Fra i tanti ‘scatti’ di una vita, Vanna e Giuliana ricordano un quartiere che nella povertà è stato comunque sempre solidale con il prossimo: "Don Francesco e Nazzarena, una sera o due a settimana, preparavano la borsina per i poveri. La porta per chi chiedeva aiuto era sempre aperta e Don Francesco aveva qualcosa per tutti". Abdellah Cherif El Maslouhi,originario del Marocco, è arrivato a Braida invece a fine degli anni ’90, nel 2000 assieme al fratello ha aperto la bottega in via San Carlo 23, che attualmente gestisce.
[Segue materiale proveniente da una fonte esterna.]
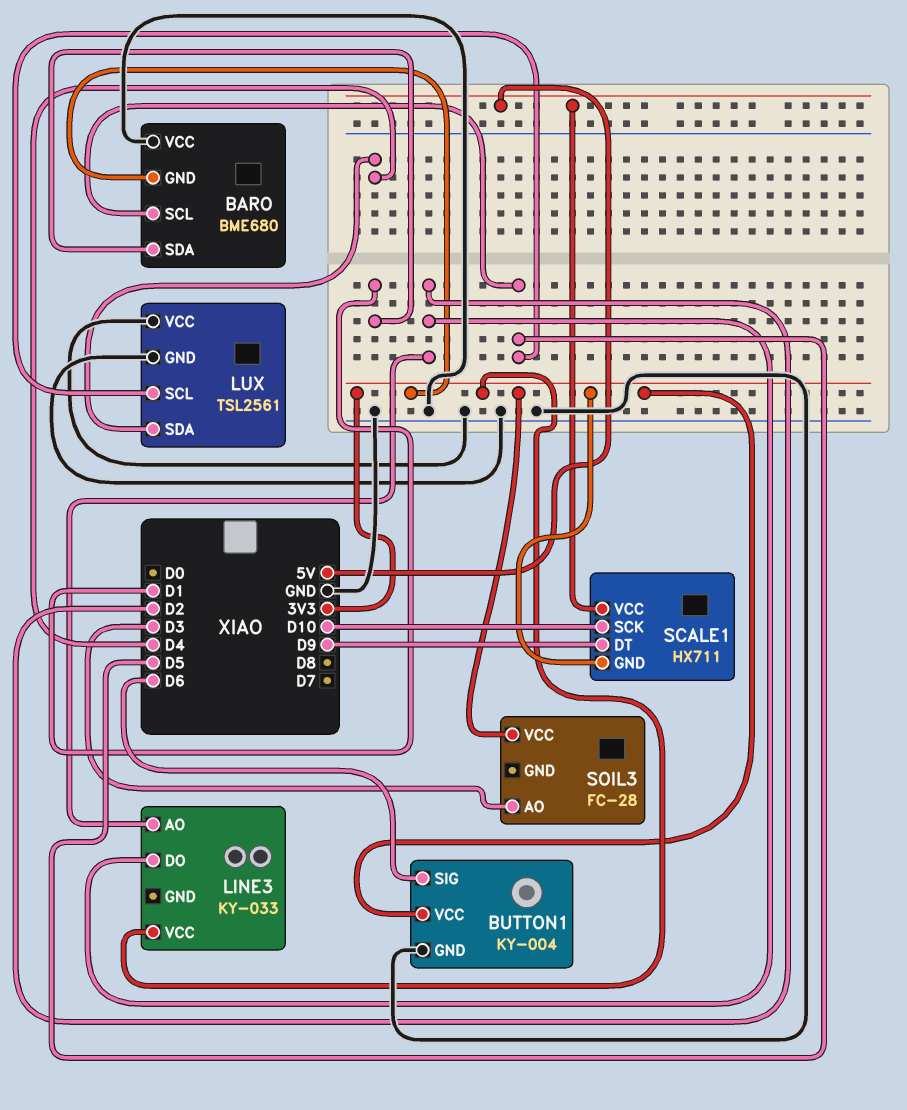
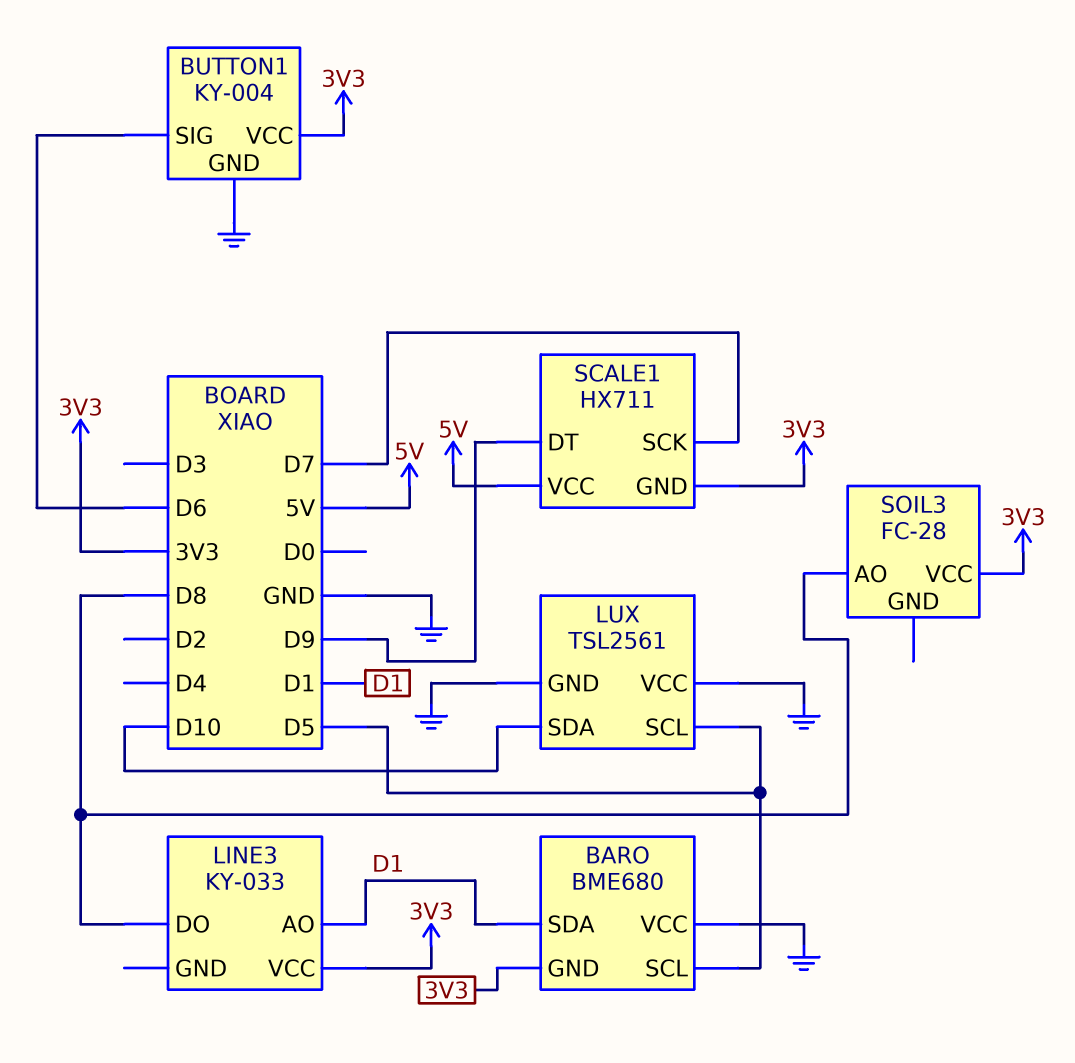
LINE3 pin AO: D2 -> D1
LINE3 pin DO: D2 -> D8
LUX pin SDA: D4 -> D10
SCALE1 pin SCK: D10 -> D7
SOIL3 pin AO: D3 -> D8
"Questa zona un tempo era diversa, come la mia clientela – racconta El Meslouhi –. Inizialmente la bottega era frequentata solo dai miei connazionali poiché avevamo tutto quello di cui poteva aver bisogno una famiglia araba, come la carne halal, le spezie, i tessuti, i tappeti e tanti altri prodotti tipici". Ma dal 2010, per El Meslouhi, le cose sono cambiate: "Tra gli scaffali ho inserito anche frutta e verdura, da una clientela prettamente araba sono passato ad averne una mista: oggi entrano nel mio negozio anche i residenti dei condomini vicini, cosa che un tempo era raro vedere". Anche Monica Berzellini, edicolante del quartiere da ben 12 anni, riconosce lo sviluppo sociale di Braida. "La differenza tra prima e adesso è lampante: il tempo del ghetto è finito. Oggi osservo tanti stranieri che fanno del loro meglio per inserirsi in una cultura che comunque non è la loro e molti italiani che dall’altra parte sono aperti a questa integrazione. La Braida che sto vivendo è quella della buona convivenza e questo mi piace. Ho avuto la possibilità di spostare l’edicola ma – conclude Berzellini – è una proposta che non ho mai preso in considerazione, amo il mio quartiere".

Un quartiere rinato a 360 gradi dove anche il parco Amico è diventato un gioiello grazie all’impegno dei volontari e ai numerosi eventi che, soprattutto d’estate, ne fanno l’anima della città.